▶ Exercise inputs:
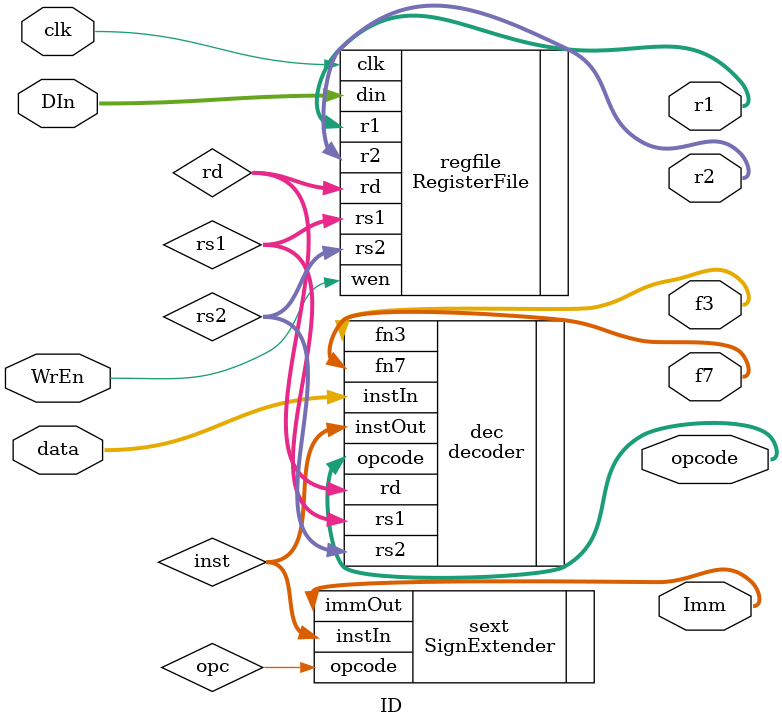
<source format=sv>
module ID(data, f3, f7, opcode, WrEn, Imm, r1, r2, DIn, clk);
	input logic [31:0] data;
	output logic [2:0] f3;
	output logic [6:0] f7;
	output logic [6:0] opcode;
	input bit WrEn;
	input bit clk;
	output logic [31:0] Imm;
	output logic [31:0] r1;
	output logic [31:0] r2;
	input logic [31:0] DIn;
	logic [31:0] inst;
	logic [4:0] rs1;
	logic [4:0] rs2;
	logic [4:0] rd;
	decoder dec(.instIn(data), .opcode(opcode), .instOut(inst), .rs1(rs1), .rs2(rs2), .rd(rd), .fn3(f3), .fn7(f7));
	//decoder dec(.(data), .(opcode), .(inst), .(rs1), .(rs2), .(rd), .(f3), .(f7));
	SignExtender sext(.opcode(opc), .instIn(inst), .immOut(Imm));
	RegisterFile regfile(.din(DIn), .rd(rd), .rs1(rs1), .rs2(rs2), .wen(WrEn), .r1(r1), .r2(r2), .clk(clk));
endmodule
</source>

▶ About this task: Search the data above for the string "WrEn" and return every line that has it.

▶ Result:
module ID(data, f3, f7, opcode, WrEn, Imm, r1, r2, DIn, clk);
	input bit WrEn;
	RegisterFile regfile(.din(DIn), .rd(rd), .rs1(rs1), .rs2(rs2), .wen(WrEn), .r1(r1), .r2(r2), .clk(clk));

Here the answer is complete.